__Source text__.
--- START ---

# Model is weighing clean sheet potentials too highly, biasing away from forwards

In [1]:
import pandas as pd
import numpy as np
import pulp
from datetime import date

In [2]:
def calculate_player_points(position, goals_against, assists, goals):
    total_points = 0
    total_points += assists * 3
    
    if position <=1:
        total_points += goals * 6
        
        if goals_against < 1:
            total_points += (1-goals_against) * 4
        
        elif goals_against >= 1:
            total_points -= goals_against/2
    
    if position == 2:
        total_points += goals * 5
        
        if goals_against < 1:
            total_points += 1
    
    if position == 3:
        total_points += goals * 4
        
    return total_points

In [3]:
df = pd.read_pickle('../data/simulated_player_outcomes.pkl')

In [4]:
# Fill na values for the goal keepers, who don't have goals/assist stats
df.loc[df.pos == 1] = df[df.pos == 1].fillna(0)

In [5]:
df['x_points'] = df.apply(lambda x: calculate_player_points(x.pos, x.mean_goals_against, x.mean_assists, x.mean_goals), axis=1)

In [6]:
df['gw_rank'] = df['x_points'].rank(ascending=False)

In [7]:
# don't inlcude any backup goalkeeprs for selection

backup_gks = list(df[(df.pos == 1) & (df.minutes == 0)].name)
df = df[~df.name.isin(backup_gks)]

Build Optimizer & Pick Team

In [8]:
def select_players(expected_scores, prices, positions, clubs, total_budget=100, sub_factor=0.2):
    num_players = len(expected_scores)
    model = pulp.LpProblem("Constrained value maximisation", pulp.LpMaximize)
    decisions = [
        pulp.LpVariable("x{}".format(i), lowBound=0, upBound=1, cat='Integer')
        for i in range(num_players)
    ]
    captain_decisions = [
        pulp.LpVariable("y{}".format(i), lowBound=0, upBound=1, cat='Integer')

--- END ---

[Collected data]
--- START ---

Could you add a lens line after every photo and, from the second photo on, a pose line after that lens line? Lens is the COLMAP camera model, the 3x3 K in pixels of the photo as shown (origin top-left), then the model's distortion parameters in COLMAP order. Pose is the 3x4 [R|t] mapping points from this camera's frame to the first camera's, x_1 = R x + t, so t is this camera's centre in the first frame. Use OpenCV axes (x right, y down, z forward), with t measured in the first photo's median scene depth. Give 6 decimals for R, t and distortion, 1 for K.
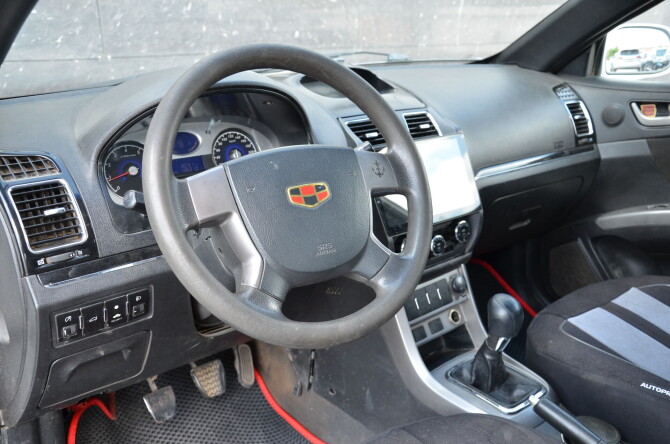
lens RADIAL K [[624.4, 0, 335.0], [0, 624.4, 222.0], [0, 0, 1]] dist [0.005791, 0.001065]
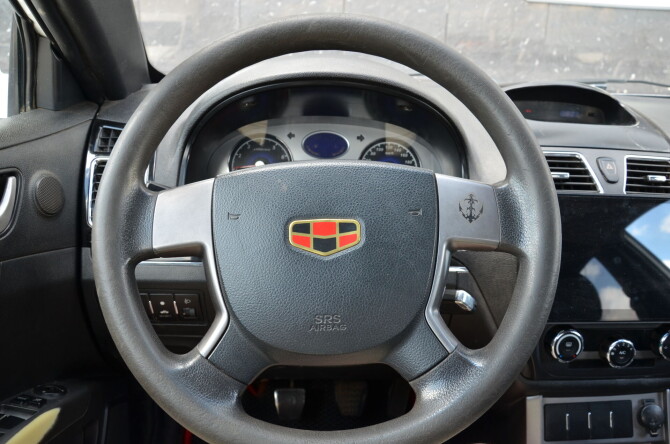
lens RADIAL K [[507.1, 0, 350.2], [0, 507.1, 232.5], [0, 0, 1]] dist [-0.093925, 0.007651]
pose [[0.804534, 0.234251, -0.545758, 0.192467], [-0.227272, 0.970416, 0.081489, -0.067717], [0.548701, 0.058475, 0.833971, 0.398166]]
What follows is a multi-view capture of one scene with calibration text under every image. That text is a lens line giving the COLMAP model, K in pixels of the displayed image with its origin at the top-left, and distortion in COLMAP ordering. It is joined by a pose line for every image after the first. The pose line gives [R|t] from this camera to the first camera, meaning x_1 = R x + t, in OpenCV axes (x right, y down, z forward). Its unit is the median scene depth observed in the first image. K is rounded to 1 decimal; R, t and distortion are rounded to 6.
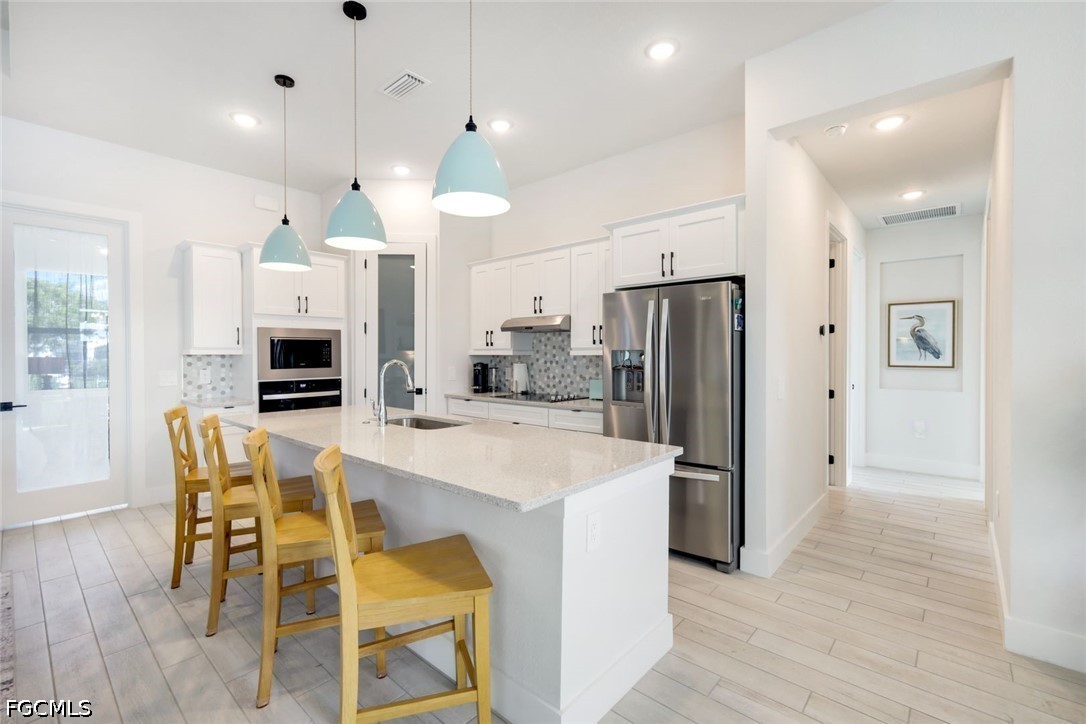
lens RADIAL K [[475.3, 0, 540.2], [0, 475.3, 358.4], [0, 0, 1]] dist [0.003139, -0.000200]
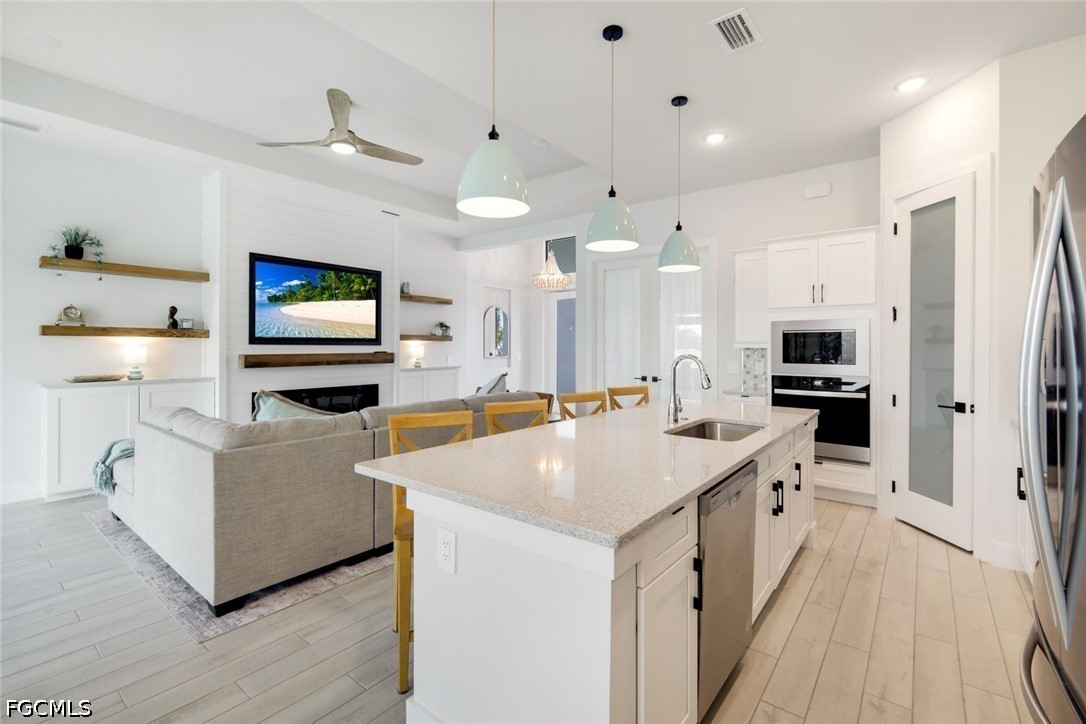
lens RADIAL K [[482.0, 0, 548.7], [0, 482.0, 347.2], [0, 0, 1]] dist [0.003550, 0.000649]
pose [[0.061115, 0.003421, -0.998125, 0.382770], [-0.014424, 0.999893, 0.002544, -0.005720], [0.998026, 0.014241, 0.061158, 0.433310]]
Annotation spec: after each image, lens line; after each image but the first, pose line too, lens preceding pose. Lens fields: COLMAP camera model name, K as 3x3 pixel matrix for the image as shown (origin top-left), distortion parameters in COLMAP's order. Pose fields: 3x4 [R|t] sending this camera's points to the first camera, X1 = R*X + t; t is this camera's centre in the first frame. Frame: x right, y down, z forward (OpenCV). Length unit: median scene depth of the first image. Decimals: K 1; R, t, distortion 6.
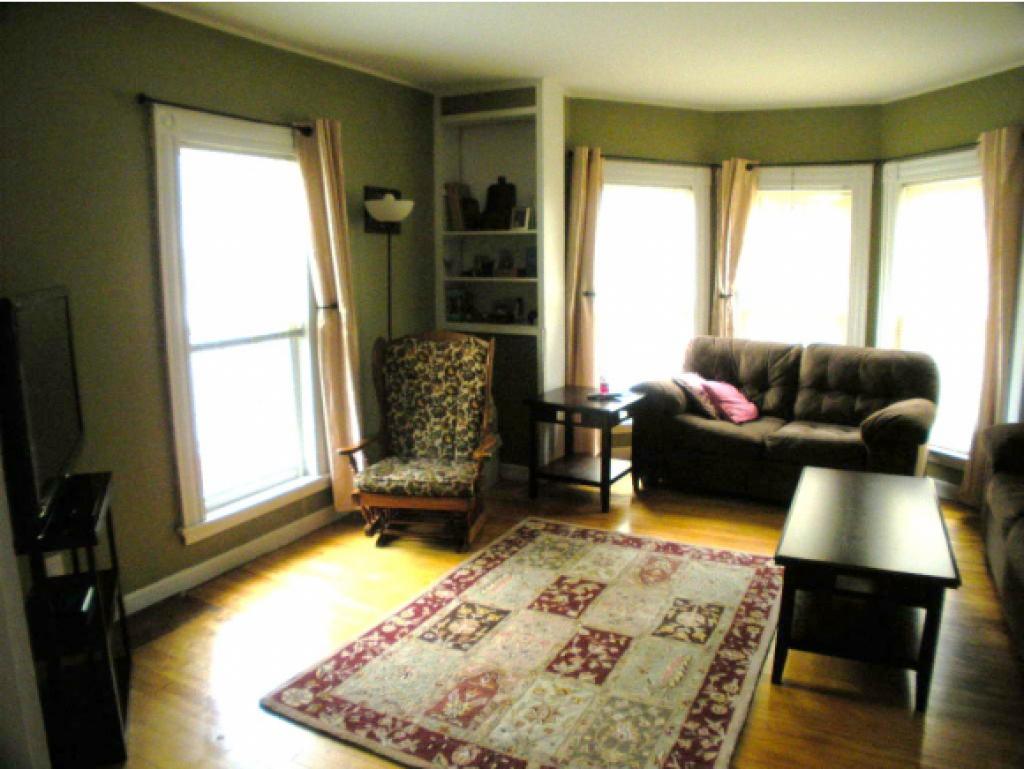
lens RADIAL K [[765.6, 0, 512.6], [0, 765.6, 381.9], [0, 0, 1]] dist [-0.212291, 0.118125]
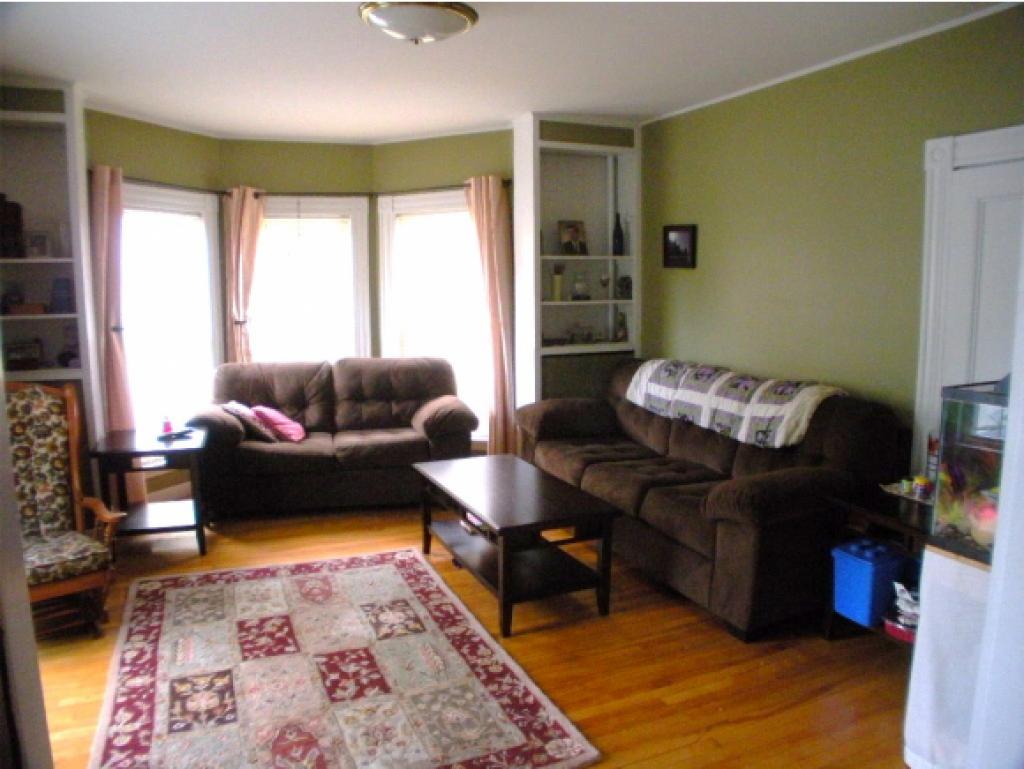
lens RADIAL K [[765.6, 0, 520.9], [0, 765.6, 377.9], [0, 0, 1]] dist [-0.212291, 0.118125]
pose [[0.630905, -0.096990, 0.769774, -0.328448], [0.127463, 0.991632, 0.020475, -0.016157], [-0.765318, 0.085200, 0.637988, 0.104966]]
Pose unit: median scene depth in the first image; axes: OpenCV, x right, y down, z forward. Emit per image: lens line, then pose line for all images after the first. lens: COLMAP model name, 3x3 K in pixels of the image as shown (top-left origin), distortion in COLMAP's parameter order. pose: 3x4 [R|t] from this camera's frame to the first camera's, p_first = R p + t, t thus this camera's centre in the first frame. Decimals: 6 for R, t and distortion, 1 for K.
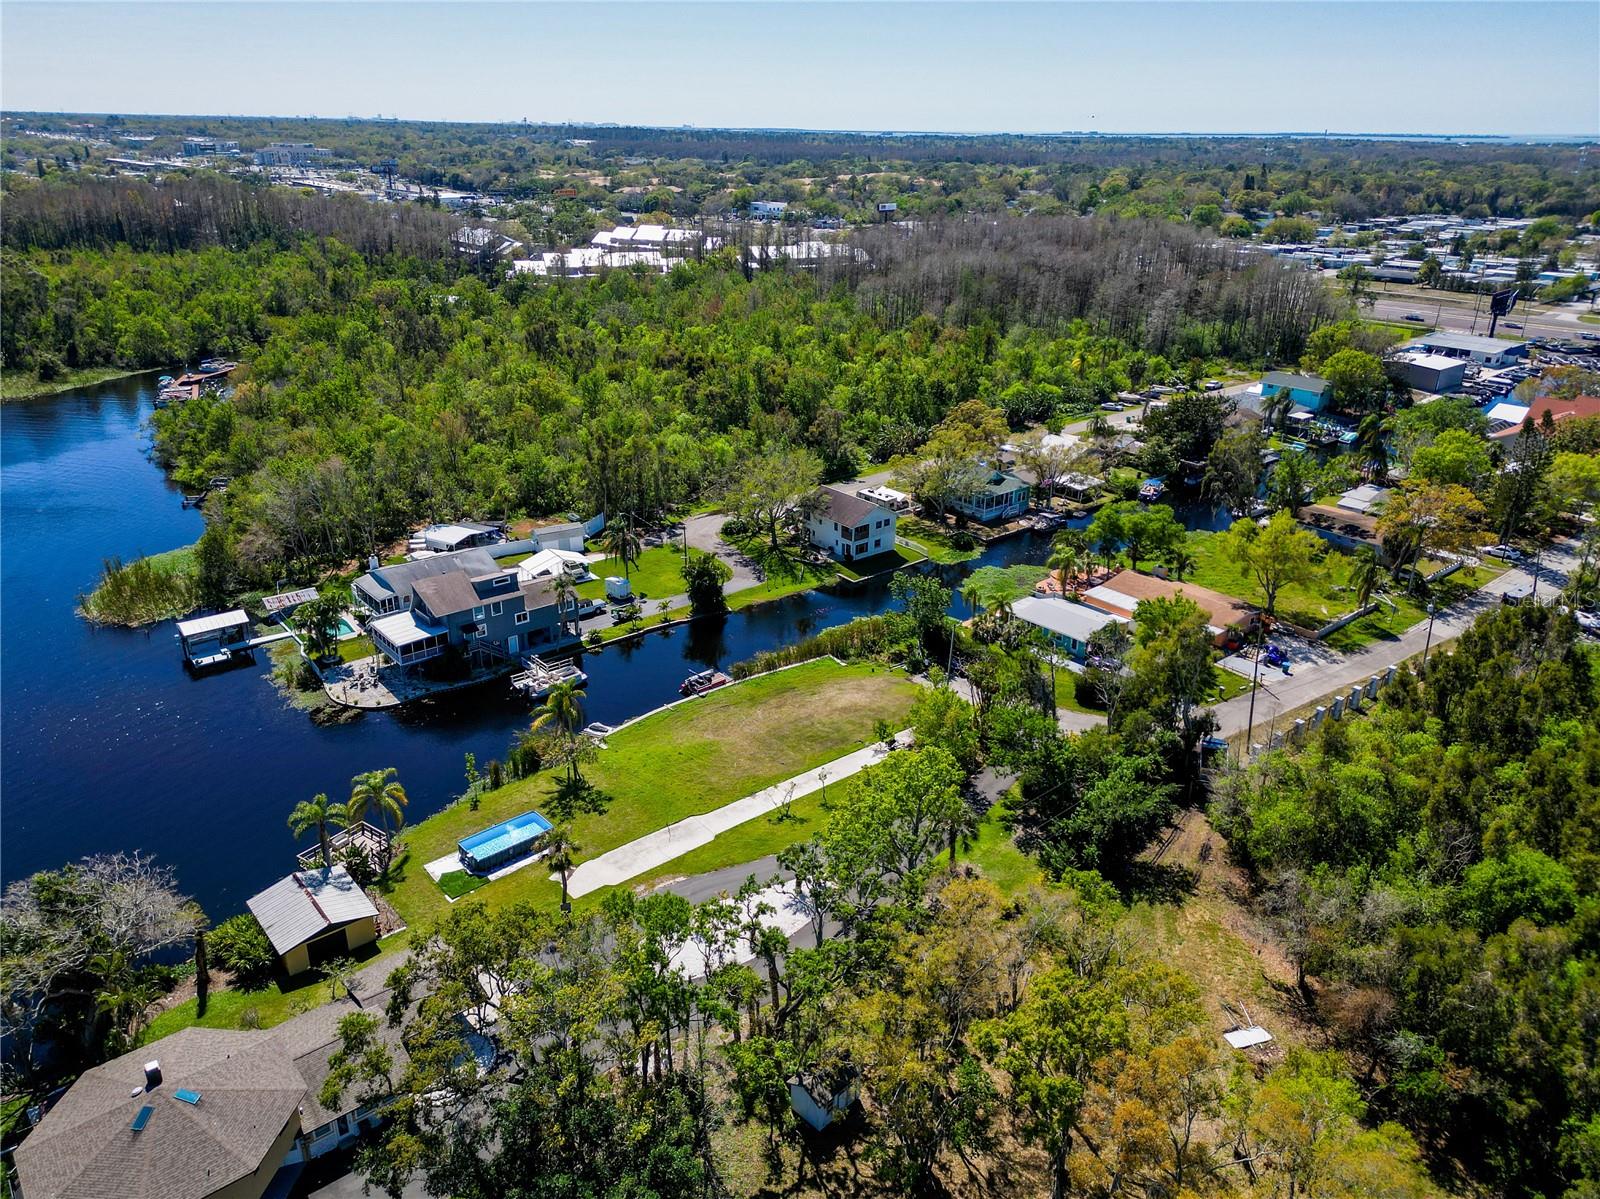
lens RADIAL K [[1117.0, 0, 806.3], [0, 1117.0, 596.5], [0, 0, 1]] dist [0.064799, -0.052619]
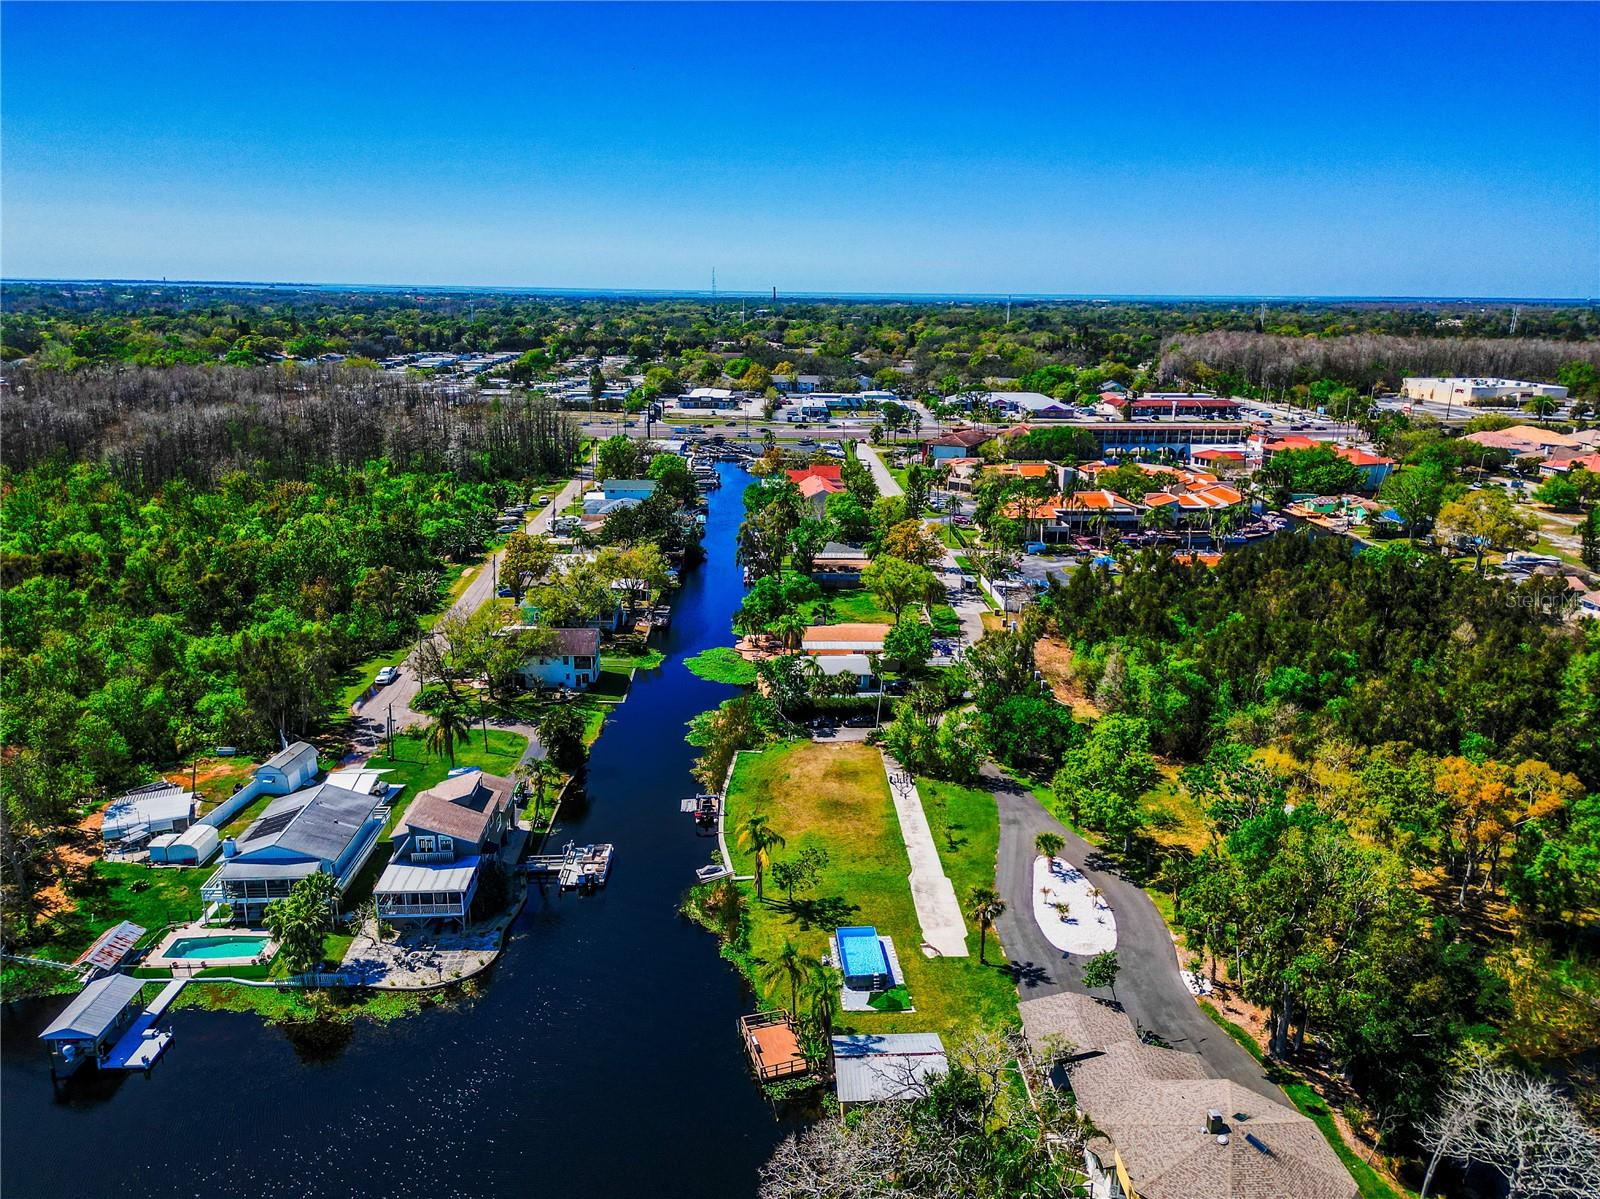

--- END ---

__Work instruction 1__.
Decide whether each of the following statements agrees with the notebook. Answer yes or no, and quote the words of the notebook that settle it. (a) Assists earn 3 points regardless of position. (b) A player in position 2 gains 6 points per goal. (c) Backup goalkeepers stay in the pool of players available for selection.
__Work instruction 2__.
From the notebook, extract everything from "backup_gks = list(df[(df.pos" down to "num_players = len(expected_scores)".
__Work instruction 3__.
Answer these questions using the notebook.
(a) Which file is read into df?
(b) What default value does select_players give to total_budget?
(c) Which column is ranked to create gw_rank?

__Answer space 1__.
(a) Yes: "total_points += assists * 3"
(b) No: "total_points += goals * 5"
(c) No: "df = df[~df.name.isin(backup_gks)]"

__Answer space 2__.
backup_gks = list(df[(df.pos == 1) & (df.minutes == 0)].name)
df = df[~df.name.isin(backup_gks)]

Build Optimizer & Pick Team

In [8]:
def select_players(expected_scores, prices, positions, clubs, total_budget=100, sub_factor=0.2):
    num_players = len(expected_scores)

__Answer space 3__.
(a) '../data/simulated_player_outcomes.pkl'
(b) 100
(c) x_points, ranked with ascending=False